Analysts at BMO Capital Markets suggest that for currency traders, positioning for continued US dollar strength is the most straightforward strategy to navigate the new economic reality of elevated interest rates and persistent inflation.
In a report issued on Monday, BMO's chief FX strategist Mark McCormick noted that foreign exchange markets have been "too eager" to price in expectations for a resolution to tensions involving the US and Iran. He argued that while oil prices might retreat following a de-escalation, the inflationary impact would linger, driving global interest rates higher and economic growth lower—conditions that are favorable for the dollar.

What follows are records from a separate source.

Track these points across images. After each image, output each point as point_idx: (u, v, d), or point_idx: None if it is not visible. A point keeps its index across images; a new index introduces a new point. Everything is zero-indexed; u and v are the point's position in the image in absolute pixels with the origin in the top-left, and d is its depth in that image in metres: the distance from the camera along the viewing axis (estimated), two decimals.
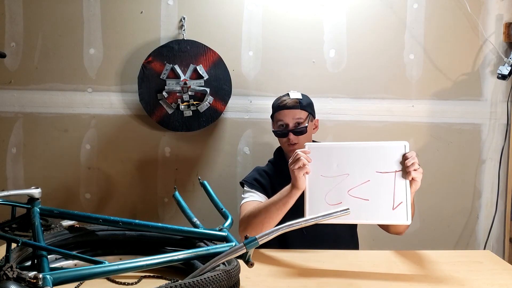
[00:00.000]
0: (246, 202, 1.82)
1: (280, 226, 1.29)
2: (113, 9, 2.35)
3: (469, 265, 1.54)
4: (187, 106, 2.30)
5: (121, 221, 1.43)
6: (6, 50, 2.33)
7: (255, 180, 1.89)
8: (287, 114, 1.87)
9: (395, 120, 2.39)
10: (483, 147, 2.42)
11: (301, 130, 1.85)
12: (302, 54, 2.37)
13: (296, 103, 1.87)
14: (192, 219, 1.59)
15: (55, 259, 1.40)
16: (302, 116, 1.87)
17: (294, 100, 1.89)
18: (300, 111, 1.87)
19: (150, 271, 1.39)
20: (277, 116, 1.90)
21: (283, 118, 1.87)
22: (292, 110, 1.86)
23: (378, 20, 2.36)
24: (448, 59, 2.38)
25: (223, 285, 1.13)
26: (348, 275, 1.46)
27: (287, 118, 1.87)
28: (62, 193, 2.41)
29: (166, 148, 2.41)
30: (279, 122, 1.89)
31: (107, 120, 2.40)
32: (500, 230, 2.43)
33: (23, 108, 2.39)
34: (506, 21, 2.35)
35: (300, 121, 1.86)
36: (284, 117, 1.87)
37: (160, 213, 2.44)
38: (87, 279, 1.16)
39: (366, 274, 1.45)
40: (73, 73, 2.37)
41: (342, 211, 1.31)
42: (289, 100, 1.89)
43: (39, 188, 1.48)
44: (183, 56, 2.29)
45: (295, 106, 1.87)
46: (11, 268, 1.00)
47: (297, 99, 1.89)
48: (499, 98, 2.40)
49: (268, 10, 2.35)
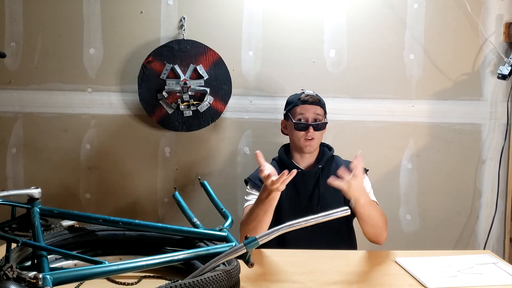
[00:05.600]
0: (247, 206, 1.83)
1: (280, 226, 1.29)
2: (113, 9, 2.35)
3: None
4: (187, 106, 2.30)
5: (121, 221, 1.43)
6: (6, 50, 2.33)
7: (259, 180, 1.87)
8: (309, 109, 1.90)
9: (395, 120, 2.39)
10: (483, 147, 2.42)
11: (321, 126, 1.90)
12: (302, 54, 2.37)
13: (317, 99, 1.93)
14: (192, 219, 1.59)
15: (55, 259, 1.40)
16: (321, 113, 1.92)
17: (316, 97, 1.94)
18: (320, 108, 1.93)
19: (150, 271, 1.39)
20: (297, 110, 1.92)
21: (305, 112, 1.90)
22: (313, 105, 1.91)
23: (378, 20, 2.36)
24: (448, 59, 2.38)
25: (223, 285, 1.13)
26: (348, 275, 1.46)
27: (309, 113, 1.90)
28: (62, 193, 2.40)
29: (166, 148, 2.41)
30: (299, 116, 1.91)
31: (107, 120, 2.39)
32: (500, 230, 2.43)
33: (23, 108, 2.39)
34: (506, 21, 2.35)
35: (319, 117, 1.91)
36: (306, 111, 1.90)
37: (160, 213, 2.44)
38: (87, 279, 1.16)
39: (366, 274, 1.45)
40: (73, 73, 2.37)
41: (342, 211, 1.31)
42: (310, 97, 1.94)
43: (39, 188, 1.48)
44: (183, 56, 2.29)
45: (316, 102, 1.92)
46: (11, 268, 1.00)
47: (317, 96, 1.95)
48: (499, 98, 2.39)
49: (268, 10, 2.35)
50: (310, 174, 1.90)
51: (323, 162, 1.92)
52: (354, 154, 2.12)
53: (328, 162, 1.94)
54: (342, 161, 1.97)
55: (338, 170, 1.63)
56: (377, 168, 2.10)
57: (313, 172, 1.90)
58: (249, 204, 1.82)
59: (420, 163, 2.41)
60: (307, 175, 1.90)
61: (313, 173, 1.90)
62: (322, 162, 1.91)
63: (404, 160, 2.41)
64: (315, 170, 1.90)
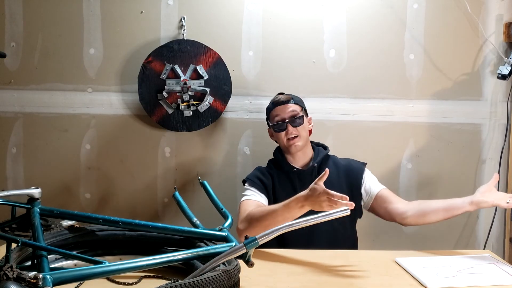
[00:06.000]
0: (247, 200, 1.83)
1: (280, 226, 1.29)
2: (113, 9, 2.35)
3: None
4: (187, 106, 2.30)
5: (121, 221, 1.43)
6: (6, 50, 2.33)
7: (257, 178, 1.91)
8: (282, 109, 1.94)
9: (395, 120, 2.39)
10: (483, 147, 2.42)
11: (298, 121, 1.90)
12: (302, 54, 2.37)
13: (288, 98, 1.96)
14: (192, 219, 1.59)
15: (55, 259, 1.40)
16: (296, 109, 1.94)
17: (287, 96, 1.98)
18: (294, 105, 1.95)
19: (150, 271, 1.39)
20: (273, 114, 1.96)
21: (280, 113, 1.93)
22: (286, 104, 1.94)
23: (378, 20, 2.36)
24: (448, 59, 2.38)
25: (223, 285, 1.13)
26: (348, 275, 1.46)
27: (284, 113, 1.92)
28: (62, 193, 2.40)
29: (166, 148, 2.41)
30: (276, 118, 1.94)
31: (107, 120, 2.39)
32: (500, 230, 2.43)
33: (23, 108, 2.38)
34: (506, 21, 2.35)
35: (295, 113, 1.93)
36: (281, 112, 1.93)
37: (160, 213, 2.44)
38: (87, 279, 1.16)
39: (366, 274, 1.45)
40: (73, 73, 2.37)
41: (342, 211, 1.31)
42: (282, 97, 1.98)
43: (39, 188, 1.48)
44: (183, 56, 2.29)
45: (288, 100, 1.96)
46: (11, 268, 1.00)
47: (289, 95, 1.99)
48: (499, 98, 2.39)
49: (268, 10, 2.35)
50: (306, 173, 1.90)
51: (319, 161, 1.92)
52: (354, 154, 2.14)
53: (324, 160, 1.95)
54: (339, 160, 1.98)
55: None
56: (377, 168, 2.10)
57: (308, 171, 1.91)
58: (247, 199, 1.83)
59: (420, 163, 2.41)
60: (302, 174, 1.91)
61: (309, 172, 1.91)
62: (317, 161, 1.92)
63: (404, 160, 2.41)
64: (310, 169, 1.91)
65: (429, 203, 1.77)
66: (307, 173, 1.91)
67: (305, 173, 1.91)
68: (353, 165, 1.97)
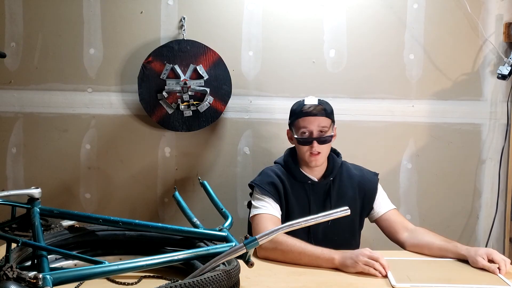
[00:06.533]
0: (261, 214, 1.71)
1: (281, 226, 1.29)
2: (113, 9, 2.35)
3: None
4: (187, 106, 2.30)
5: (121, 221, 1.43)
6: (6, 50, 2.33)
7: (268, 185, 1.77)
8: (313, 121, 1.76)
9: (395, 120, 2.39)
10: (483, 147, 2.42)
11: (326, 139, 1.76)
12: (302, 54, 2.37)
13: (322, 110, 1.77)
14: (192, 219, 1.59)
15: (55, 259, 1.40)
16: (326, 125, 1.77)
17: (320, 106, 1.78)
18: (325, 118, 1.77)
19: (150, 271, 1.39)
20: (300, 123, 1.78)
21: (308, 125, 1.76)
22: (317, 117, 1.76)
23: (378, 20, 2.36)
24: (448, 59, 2.38)
25: (223, 285, 1.13)
26: (348, 275, 1.46)
27: (312, 126, 1.75)
28: (62, 193, 2.40)
29: (166, 148, 2.41)
30: (302, 129, 1.77)
31: (107, 120, 2.39)
32: (500, 230, 2.43)
33: (23, 108, 2.38)
34: (506, 21, 2.35)
35: (324, 129, 1.76)
36: (309, 124, 1.76)
37: (160, 213, 2.44)
38: (87, 279, 1.16)
39: (366, 274, 1.45)
40: (73, 73, 2.37)
41: (342, 211, 1.31)
42: (313, 107, 1.77)
43: (39, 188, 1.48)
44: (183, 56, 2.29)
45: (321, 113, 1.77)
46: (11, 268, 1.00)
47: (323, 106, 1.79)
48: (499, 98, 2.39)
49: (268, 10, 2.35)
50: (321, 186, 1.81)
51: (334, 173, 1.82)
52: (354, 154, 2.14)
53: (339, 172, 1.84)
54: (351, 169, 1.88)
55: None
56: (377, 168, 2.09)
57: (324, 184, 1.81)
58: (261, 212, 1.72)
59: (420, 163, 2.41)
60: (317, 186, 1.81)
61: (324, 184, 1.81)
62: (333, 174, 1.82)
63: (404, 160, 2.41)
64: (326, 182, 1.81)
65: (432, 240, 1.69)
66: (322, 185, 1.81)
67: (320, 185, 1.81)
68: (367, 176, 1.86)
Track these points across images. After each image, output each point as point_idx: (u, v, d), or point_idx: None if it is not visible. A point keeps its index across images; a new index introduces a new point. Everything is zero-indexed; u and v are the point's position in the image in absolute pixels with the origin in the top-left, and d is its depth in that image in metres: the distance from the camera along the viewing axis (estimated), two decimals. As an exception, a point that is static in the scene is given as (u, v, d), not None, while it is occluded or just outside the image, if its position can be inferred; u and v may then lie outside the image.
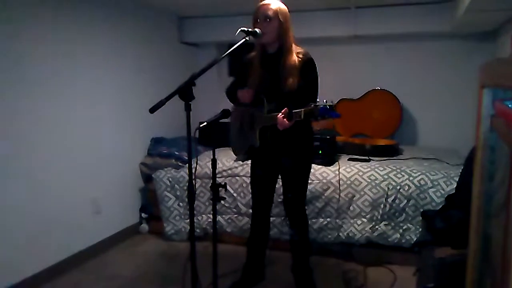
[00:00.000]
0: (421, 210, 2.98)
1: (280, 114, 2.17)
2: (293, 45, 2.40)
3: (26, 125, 2.78)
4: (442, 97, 4.14)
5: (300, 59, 2.36)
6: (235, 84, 2.65)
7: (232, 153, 2.84)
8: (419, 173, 3.14)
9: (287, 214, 2.69)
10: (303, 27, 3.77)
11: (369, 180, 3.18)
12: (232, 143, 2.79)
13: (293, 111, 2.13)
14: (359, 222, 3.20)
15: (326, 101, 2.06)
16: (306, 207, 3.22)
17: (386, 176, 3.17)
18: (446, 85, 4.12)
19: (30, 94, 2.79)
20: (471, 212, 1.38)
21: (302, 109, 2.09)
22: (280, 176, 2.65)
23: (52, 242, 2.99)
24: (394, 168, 3.21)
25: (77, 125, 3.17)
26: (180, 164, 3.71)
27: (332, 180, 3.22)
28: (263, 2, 2.36)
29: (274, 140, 2.42)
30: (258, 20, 2.31)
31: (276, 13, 2.31)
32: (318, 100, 2.11)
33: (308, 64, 2.38)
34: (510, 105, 1.05)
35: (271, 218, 3.21)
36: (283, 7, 2.36)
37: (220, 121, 2.26)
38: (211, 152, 2.24)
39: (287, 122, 2.15)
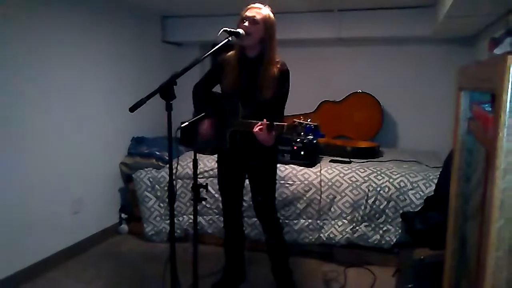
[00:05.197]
0: (401, 211, 3.02)
1: (257, 127, 2.16)
2: (275, 56, 2.38)
3: (7, 124, 2.72)
4: (423, 100, 4.20)
5: (278, 69, 2.36)
6: (206, 82, 2.60)
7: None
8: (399, 175, 3.18)
9: (258, 218, 2.67)
10: (286, 28, 3.78)
11: (350, 182, 3.20)
12: (196, 141, 2.72)
13: (275, 123, 2.12)
14: (339, 223, 3.21)
15: (310, 120, 2.05)
16: (287, 208, 3.26)
17: (366, 178, 3.19)
18: (426, 88, 4.18)
19: (10, 95, 2.73)
20: (449, 213, 1.40)
21: (285, 124, 2.08)
22: (248, 180, 2.64)
23: (31, 242, 2.93)
24: (375, 170, 3.25)
25: (57, 124, 3.11)
26: (161, 164, 3.68)
27: (313, 182, 3.24)
28: (253, 5, 2.35)
29: (243, 143, 2.42)
30: (245, 20, 2.30)
31: (264, 18, 2.30)
32: (301, 118, 2.10)
33: (284, 76, 2.38)
34: (486, 108, 1.06)
35: (252, 219, 3.22)
36: (271, 15, 2.35)
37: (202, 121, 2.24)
38: (193, 152, 2.22)
39: (267, 135, 2.14)
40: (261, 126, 2.16)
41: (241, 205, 2.75)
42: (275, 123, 2.13)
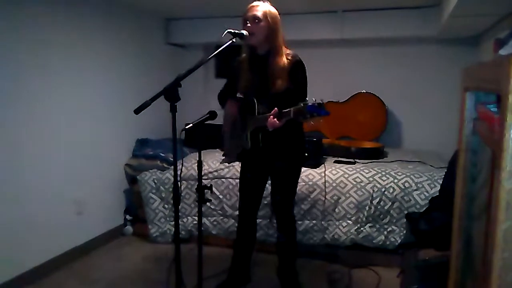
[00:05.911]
0: (406, 212, 3.01)
1: (270, 114, 2.18)
2: (283, 47, 2.40)
3: (10, 125, 2.74)
4: (427, 100, 4.19)
5: (289, 61, 2.36)
6: (227, 88, 2.66)
7: (219, 155, 2.82)
8: (403, 175, 3.17)
9: (276, 216, 2.68)
10: (290, 29, 3.77)
11: (355, 183, 3.20)
12: (225, 145, 2.78)
13: (283, 110, 2.14)
14: (344, 224, 3.21)
15: (315, 99, 2.04)
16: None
17: (371, 179, 3.19)
18: (431, 89, 4.17)
19: (14, 96, 2.75)
20: (454, 214, 1.40)
21: (292, 108, 2.09)
22: (269, 179, 2.65)
23: (35, 244, 2.94)
24: (379, 170, 3.24)
25: (61, 126, 3.12)
26: (165, 165, 3.68)
27: (318, 182, 3.23)
28: (252, 4, 2.36)
29: (265, 143, 2.42)
30: (247, 21, 2.31)
31: (265, 15, 2.31)
32: (307, 99, 2.10)
33: (297, 66, 2.38)
34: (492, 109, 1.06)
35: (257, 220, 3.22)
36: (272, 9, 2.37)
37: (206, 122, 2.25)
38: (197, 153, 2.23)
39: (277, 122, 2.15)
40: (273, 116, 2.17)
41: (258, 208, 2.76)
42: (283, 110, 2.14)
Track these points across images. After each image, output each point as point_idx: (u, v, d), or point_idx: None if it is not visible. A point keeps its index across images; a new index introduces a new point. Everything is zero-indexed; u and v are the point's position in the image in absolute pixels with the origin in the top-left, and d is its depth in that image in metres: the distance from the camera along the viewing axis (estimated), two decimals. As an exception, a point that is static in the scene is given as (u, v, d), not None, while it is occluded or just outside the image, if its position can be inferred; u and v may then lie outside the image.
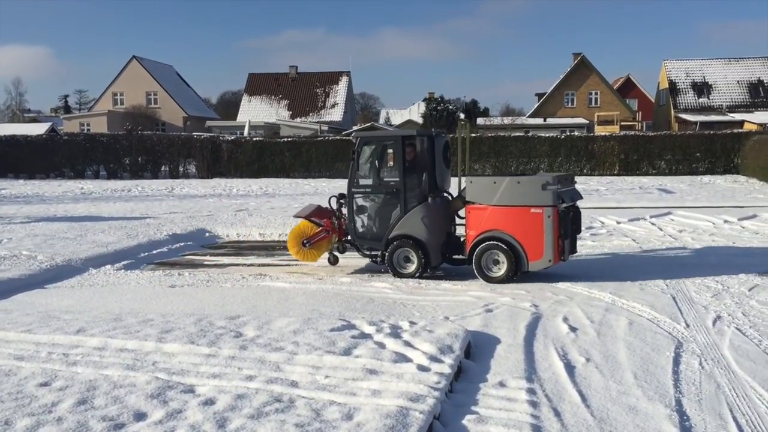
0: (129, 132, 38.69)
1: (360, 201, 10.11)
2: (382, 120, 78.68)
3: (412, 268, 9.77)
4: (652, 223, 14.64)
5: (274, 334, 6.37)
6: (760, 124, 40.44)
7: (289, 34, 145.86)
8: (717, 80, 52.47)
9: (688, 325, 7.07)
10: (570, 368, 5.82)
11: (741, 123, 44.41)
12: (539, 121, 51.38)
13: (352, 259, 11.71)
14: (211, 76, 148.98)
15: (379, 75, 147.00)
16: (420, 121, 63.74)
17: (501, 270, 9.30)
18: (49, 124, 54.94)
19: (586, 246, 11.86)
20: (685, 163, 31.05)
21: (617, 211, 17.05)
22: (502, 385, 5.43)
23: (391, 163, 10.06)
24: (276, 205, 20.17)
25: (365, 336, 6.31)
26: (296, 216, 11.04)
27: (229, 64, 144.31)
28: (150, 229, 14.65)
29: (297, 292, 8.89)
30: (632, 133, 37.81)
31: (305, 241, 10.61)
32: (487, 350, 6.30)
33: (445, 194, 10.32)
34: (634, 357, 6.10)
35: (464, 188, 9.78)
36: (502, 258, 9.27)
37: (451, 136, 15.74)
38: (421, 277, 9.69)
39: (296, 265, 11.30)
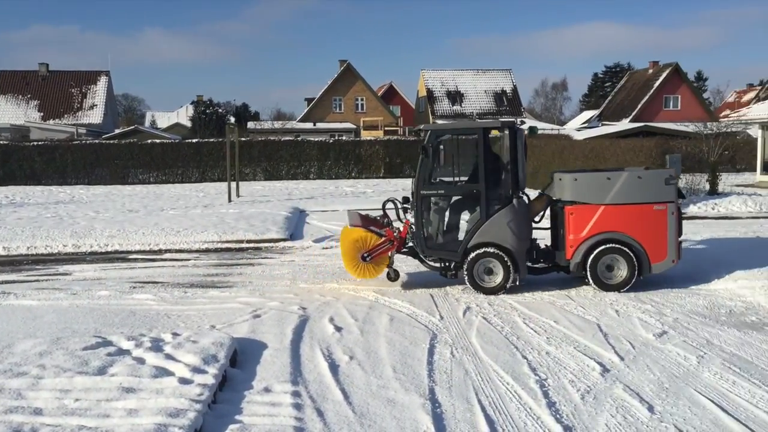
0: None
1: (431, 204, 8.82)
2: (147, 123, 74.87)
3: (497, 280, 8.58)
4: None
5: (17, 358, 5.78)
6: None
7: (37, 29, 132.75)
8: (468, 89, 57.19)
9: (442, 318, 7.61)
10: (334, 368, 5.97)
11: (489, 129, 48.76)
12: (309, 125, 52.25)
13: (115, 271, 11.01)
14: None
15: (143, 76, 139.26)
16: (188, 124, 61.78)
17: (620, 276, 8.50)
18: None
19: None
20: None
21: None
22: (267, 390, 5.42)
23: (470, 160, 8.81)
24: (24, 215, 18.29)
25: (123, 352, 5.95)
26: (353, 226, 9.22)
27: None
28: None
29: (46, 310, 8.14)
30: (395, 138, 39.79)
31: (365, 255, 8.88)
32: (254, 356, 6.27)
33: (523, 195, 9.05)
34: (393, 351, 6.42)
35: (548, 187, 8.81)
36: (620, 262, 8.47)
37: (221, 139, 15.22)
38: (508, 291, 8.58)
39: (46, 280, 10.34)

"Even if oil prices were to fall at the margin — a big assumption in its own right — inflation is unlikely to come down as quickly; second-round effects are building, correlations are shifting, and the bias is increasingly toward higher rates and a stronger dollar, not headline-driven optimism," McCormick stated.
BMO maintains a broadly bullish stance on the US dollar, particularly against currencies like the euro, the British pound, and the Japanese yen. McCormick's team also anticipates the greenback will strengthen versus the Australian and Canadian dollars.
Since the US and Israel initiated airstrikes against Iranian interests in late February, a key dollar index has advanced approximately 2%. Despite the conflict disrupting global energy flows and impacting oil-importing nations, the US economy has shown resilience to higher energy costs, supported by robust economic indicators. Following stronger-than-expected US job growth in May, traders have priced in a 100% probability of a Federal Reserve interest rate hike before year-end.
Last Friday, after the employment report's release, the Bloomberg Dollar Spot Index recorded its best single-day performance in over two months. Concurrently, the yield on the interest rate-sensitive US 2-year Treasury note posted its largest daily surge since April of last year, when former President Donald Trump imposed tariffs on numerous US trading partners.
The dollar index experienced a slight decline on Monday, following a 1.1% gain over the previous week.
"In our view, higher rates, slower growth, and greater macro divergence remain the more enduring narrative — and within that evolving landscape, this should continue to favor the US dollar and US asset outperformance," McCormick concluded. "The headlines are just noise; the landscape is the signal."